Información sobre pedidos
| Nombre del producto | Número de catálogo | UNIDAD | Precio | CANTIDAD | Favoritos | |
Plásmido Doble Nickase (h) SRA | sc-404308-NIC | 20 µg | $410.00 | |||
Plásmido Doble Nickase (h2) SRA | sc-404308-NIC-2 | 20 µg | $410.00 |
SRA1 codifica el activador de ARN del receptor de esteroides 1 (SRA), un corregulador multifuncional de ARN y proteína que modula programas transcripcionales controlados por receptores nucleares y otros factores de transcripción. SRA participa en la remodelación de la cromatina y en el ensamblaje de complejos transcripcionales que influyen en la expresión génica sensible a hormonas, acoplando la señalización de esteroides con procesos reguladores epigenéticos más amplios y mediados por ARN. A través de estas actividades, SRA1 se vincula con vías que gobiernan la diferenciación celular, la regulación metabólica y las salidas transcripcionales de respuesta al estrés. Se ha informado de una desregulación de SRA1/SRA en diversos contextos de enfermedades relacionadas con hormonas y con proliferación, lo que respalda su uso como diana mecanística para analizar perturbaciones de redes transcripcionales.

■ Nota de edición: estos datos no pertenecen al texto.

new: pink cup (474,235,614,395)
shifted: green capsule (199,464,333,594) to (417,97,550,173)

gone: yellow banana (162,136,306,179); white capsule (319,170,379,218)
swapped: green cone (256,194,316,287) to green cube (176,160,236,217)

SRA El plásmido de doble nicasa (h) consiste en un par de plásmidos emparejados diseñados para la edición de alta especificidad del locus SRA1 en líneas celulares human. Cada plásmido expresa una nicasa Cas9 D10A y un ARN guía específico (sgRNA) dirigido a cadenas de ADN opuestas dentro de SRA1. Cuando se dirigen a sitios adyacentes en cadenas de ADN opuestas, las dos nicasas generan cortes en cadena simple desplazados que, juntos, producen una rotura de doble cadena escalonada, lo que requiere una actividad coordinada sobre el objetivo por parte de ambas guías. La rotura de ADN resultante se resuelve mediante vías de reparación celular endógenas, más comúnmente a través de la unión de extremos no homólogos (NHEJ), lo que da lugar a inserciones o deleciones que alteran la función de SRA1. Al requerir la participación de dos ARN guía en el locus diana, el enfoque de doble corte mejora la especificidad de la edición y proporciona una estrategia CRISPR complementaria para aplicaciones en las que se desea un control adicional sobre la precisión de la orientación.

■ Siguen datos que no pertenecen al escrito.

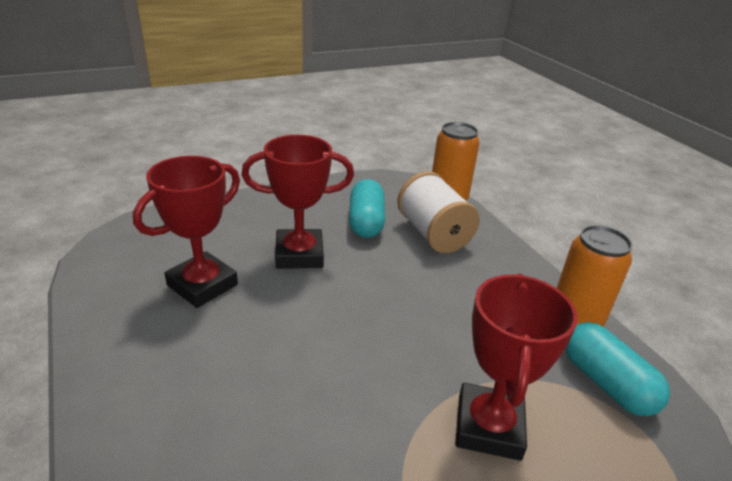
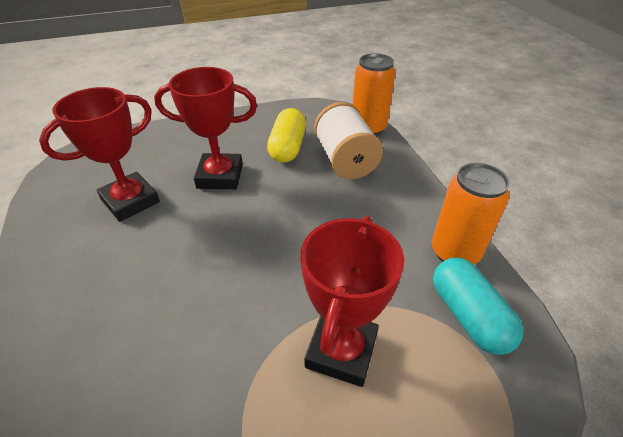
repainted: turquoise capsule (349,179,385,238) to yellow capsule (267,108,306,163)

Para facilitar la identificación eficiente de las células editadas, un plásmido codifica GFP para la visualización fluorescente de las poblaciones transfectadas, mientras que el plásmido complementario lleva un gen de resistencia a la puromicina para la selección con antibióticos. En conjunto, estas características facilitan el enriquecimiento eficiente de las poblaciones cotransfectadas y simplifican la validación de los clones con SRA1 alterado.
Sólo para uso en investigación. No destinado a uso diagnóstico o terapéutico.